— Одно дело — финансовые махинации, а другое — убить человека.
— Мама, я же не прошу тебя убивать Свету! — искренне удивился Антон.
— А ребенок что, не человек?
— Мамочка, ну относись к этому проще — это же просто аборт.
— Между прочим, я всегда была противницей абортов.
— Вот это новости! А кто ты — Папа Римский? Или все-таки мама Управская?
— А если бы было иначе, сынок, то и тебя бы не было. Вот так.
— Ладно, мама, давай конкретно: ты мне поможешь или нет? Пойми, Светка же сейчас на маленьком сроке беременности — потом поздно будет!.. Что молчишь, мам?
— Думаю.
— Значит, в принципе, технически — это возможно?
— В принципе есть такие препараты, что если их применить не вовремя…
Ну, словом, тогда может быть выкидыш. Но повторяю: я должна подумать.
— Мама, нет времени думать, надо действовать и действовать быстро.
— Знаешь что? Поехали к ней в больницу — я хочу поговорить…
— С ней?!
— С врачом ее лечащим. Антон успокоился:
— Я рад, что ты наконец решилась.
— А я еще ни на что не решилась. Поехали!
* * *
Проходя в свой кабинет, Игорь неожиданно натолкнулся на сидящую с бумагами в офисе автосервиса Олесю.
— О, привет, невестушка!
— Привет. Только уже не невестушка. Эту легенду можешь больше не поддерживать, я всем сказала, что мы с тобой расстались.
— Но я слышал, что ты уже больше не только не моя невеста, но и не астаховская горничная?
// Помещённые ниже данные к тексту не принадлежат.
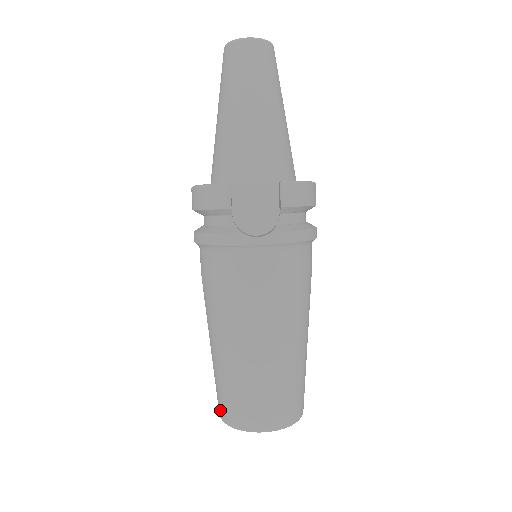
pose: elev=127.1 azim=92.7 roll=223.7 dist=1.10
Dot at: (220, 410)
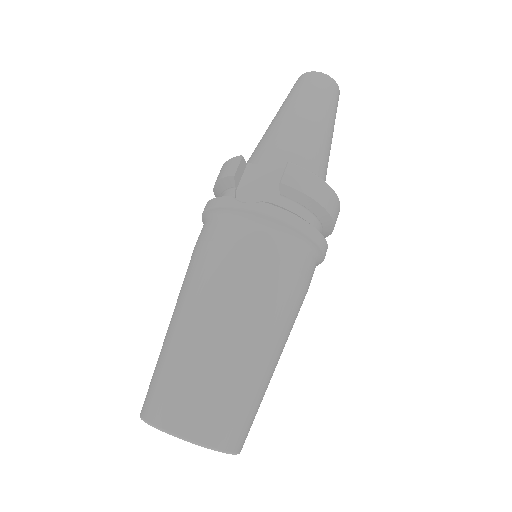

— Да, теперь я — астаховский бухгалтер. Вот, видишь, сижу, работаю.
— Здесь?
— И здесь тоже.
— Ну что ж, желаю трудовых успехов. Или даже так: желаю успехов в труде и в личной жизни! — и Игорь прошел в свой кабинет.
Эх, знал бы он, что последует дальше, вслед за первыми трудовыми Олесиными успехами…
* * *
Земфире было страшно за Рубину — здоровье старушки становилось все хуже, и вместе с этим все мрачнее были ее видения и пророчества. А видениям шу-вани Рубины цыгане привыкли верить.
Обо всем этом Земфира, волнуясь, рассказывала Баро. А с кем же еще поделиться своей тревогой, если не с мужем, да еще и цыганским бароном, в доме которого лежит Рубина?
— Ей очень плохо, Рамир. Она бредит. И в бреду говорит о проклятии этого города, говорит о несчастьях, которые случаются здесь каждый раз, как только табор приходит сюда.
Баро слушал внимательно и озабоченно. Глубокие морщины беспокойства одна за другой появлялись на его уже обрамленном сединой лбу. Земфира старалась ничего не упустить в своем рассказе:
— А еще она говорит о каких-то тайнах… Рамир, она и в самом деле взяла на себя болезнь Кармелиты. Как бы совсем плохо не стало! Все-таки еще и возраст. Это очень серьезно — ей гораздо хуже, чем было Кармелите.